There are three other major thinkers considered in Machiavelli’s Effectual Truth: Leo Strauss, Montesquieu, and Tocqueville. Mansfield reads these thinkers as being, in their own ways, successors of Machiavelli. Strauss famously condemned Machiavelli as a “noble perversity” and “fallen angel,” but, according to Mansfield, he nonetheless sought to promote Machiavelli’s work in his 1958 book Thoughts on Machiavelli. In it, Strauss undertakes a curious esoteric reading of Machiavelli, thus radically changing how scholars read the Renaissance Italian figure.
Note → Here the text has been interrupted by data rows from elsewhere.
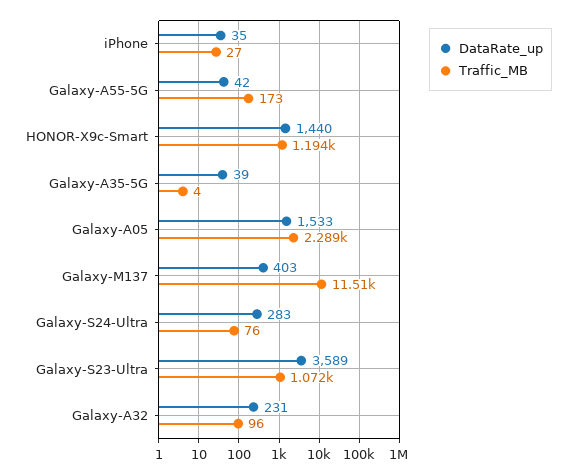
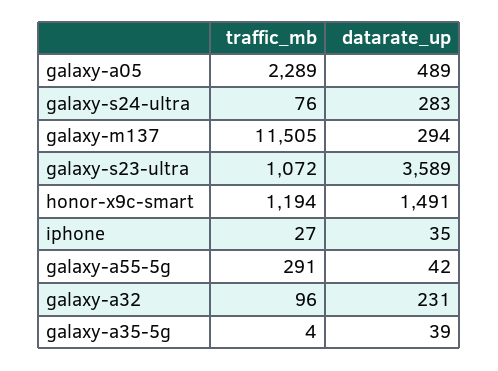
  {
    "DataRate_up": {
      "iPhone": 35,
      "Galaxy-A55-5G": 42,
-     "HONOR-X9c-Smart": 1440,
+     "HONOR-X9c-Smart": 1491,
      "Galaxy-A35-5G": 39,
-     "Galaxy-A05": 1533,
+     "Galaxy-A05": 489,
-     "Galaxy-M137": 403,
+     "Galaxy-M137": 294,
      "Galaxy-S24-Ultra": 283,
      "Galaxy-S23-Ultra": 3589,
      "Galaxy-A32": 231
    },
    "Traffic_MB": {
      "iPhone": 27,
-     "Galaxy-A55-5G": 173,
+     "Galaxy-A55-5G": 291,
      "HONOR-X9c-Smart": 1194,
      "Galaxy-A35-5G": 4,
      "Galaxy-A05": 2289,
      "Galaxy-M137": 11505,
      "Galaxy-S24-Ultra": 76,
      "Galaxy-S23-Ultra": 1072,
      "Galaxy-A32": 96
    }
  }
In Strauss’s reading, Machiavelli provides a numeric code to deciphering his hidden thought (something Strauss himself does in Thoughts on Machiavelli). Machiavelli’s hidden teaching is to present himself as a teacher of evil who will use the Church’s teaching for his own benefit. Likewise, in his The Spirit of the Laws (1748), Montesquieu rejects Machiavelli as being too harsh, while at the same time being deeply influenced by him. Montesquieu is thus a kinder and gentler eighteenth-century Machiavelli who wished to “relieve and reassure” the people of his intended commonwealth. Finally, despite the seeming disconnect between the work of Niccolò Machiavelli and that of Alexis de Tocqueville, Mansfield, in a final chapter begun by his late wife Delba Winthrop, makes the argument that Tocqueville was, like Strauss, a reader of the “esoteric” Machiavelli. Mansfield further holds that Machiavelli was, in fact, “the true founder of modern democracy.” Just as Machiavelli misreads Christianity to subvert it, so too does Tocqueville misread Machiavelli to show how democracy can be tamed.
The Dubious Future of Higher Education
Harvey Mansfield’s Machiavelli’s Effectual Truth is ultimately an interesting work from an esteemed scholar, but there are warning signs that, as Mansfield’s generation retires, higher education will not be left in good hands. In a 2022 First Things article titled “The Honor Deficit,” Harvard historian James Hankins makes a curious comment about the current state of higher education. While teachers have complained about their students since the inception of academia (St. Augustine famously moved from North Africa to Rome to Milan to escape his badly behaved students), what is interesting is the swipe that Hankins takes at his fellow Ivy League professors. Specifically, he warns that the decline of academic standards will lead to the decline of academia. Earlier generations of conservative academics had clashed with (often brilliant) Marxists or “Old Liberals” as well as the later baby boomer denizens of the New Left. However, contemporary conservatives have to struggle against the problem not of students indoctrinated in the errors of dialectical materialism or hippy radicalism, but rather, those students and faculty who want the university experience to be what some have called “adult daycare.”
Such a decline makes the retirement of Harvey Mansfield, a figure known for his teaching and scholarly rigor, that much more noteworthy. Readers do not have to agree with Mansfield’s reading of Machiavelli or with his secular conservative worldview. Machiavelli’s Effectual Truth nonetheless demonstrates the powers of an academic who spent his life fighting for a liberal and humane education for America’s best and brightest.